Information shown:

┌──

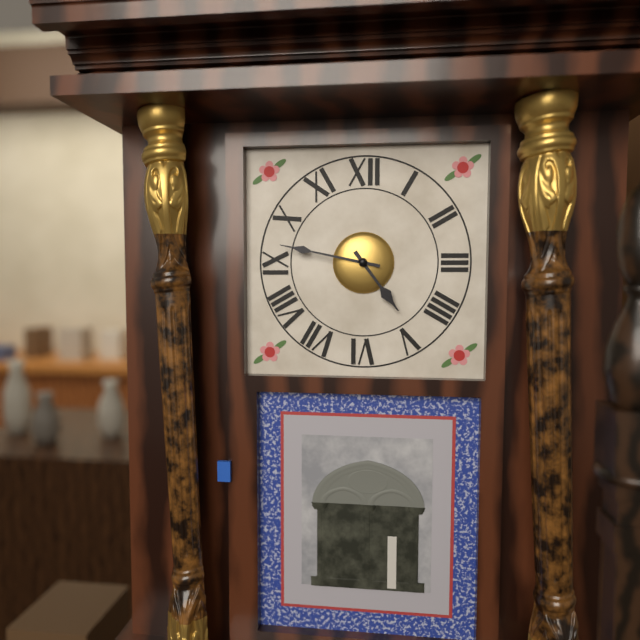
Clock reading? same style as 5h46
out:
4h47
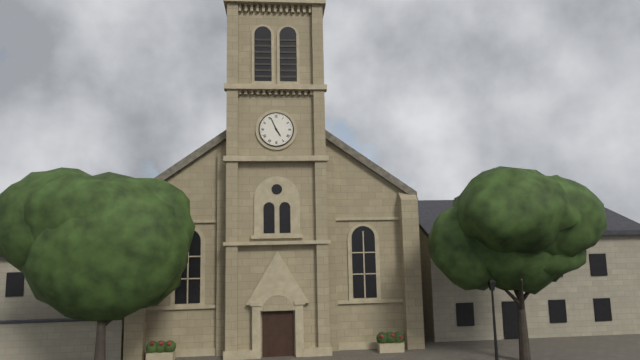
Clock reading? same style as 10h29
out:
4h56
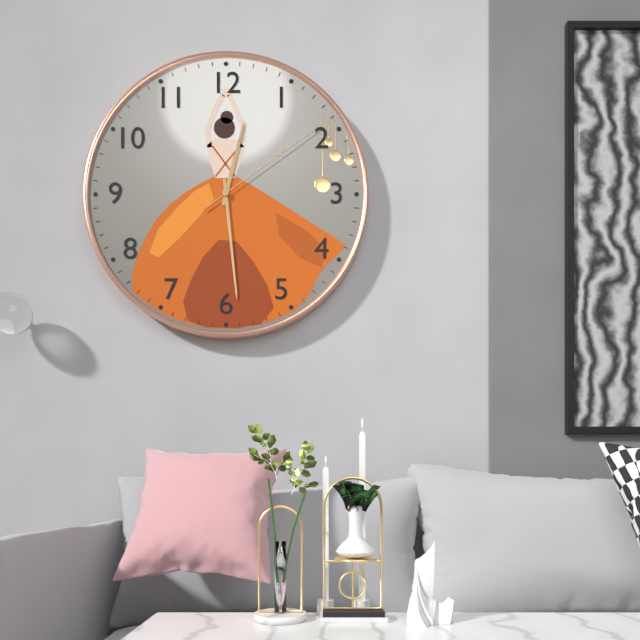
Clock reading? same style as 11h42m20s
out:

└──
┌──

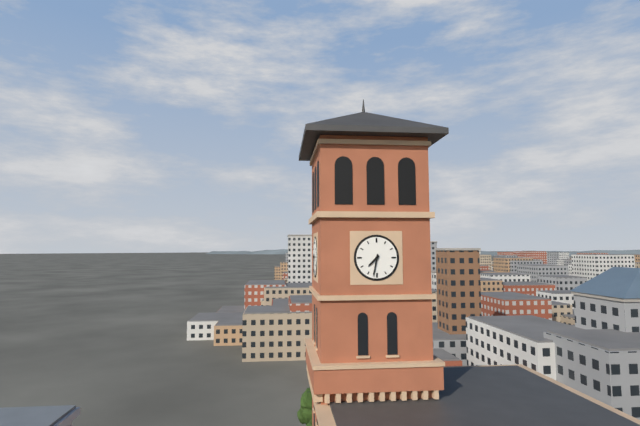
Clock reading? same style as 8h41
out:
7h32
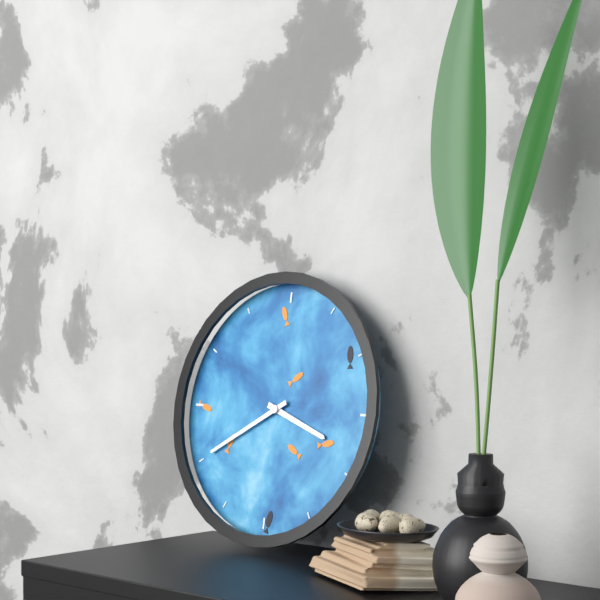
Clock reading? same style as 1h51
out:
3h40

└──

Required work: How many lines of the records contain the word "reading"? Case counts. Give only the number.

Response for this exercise: 5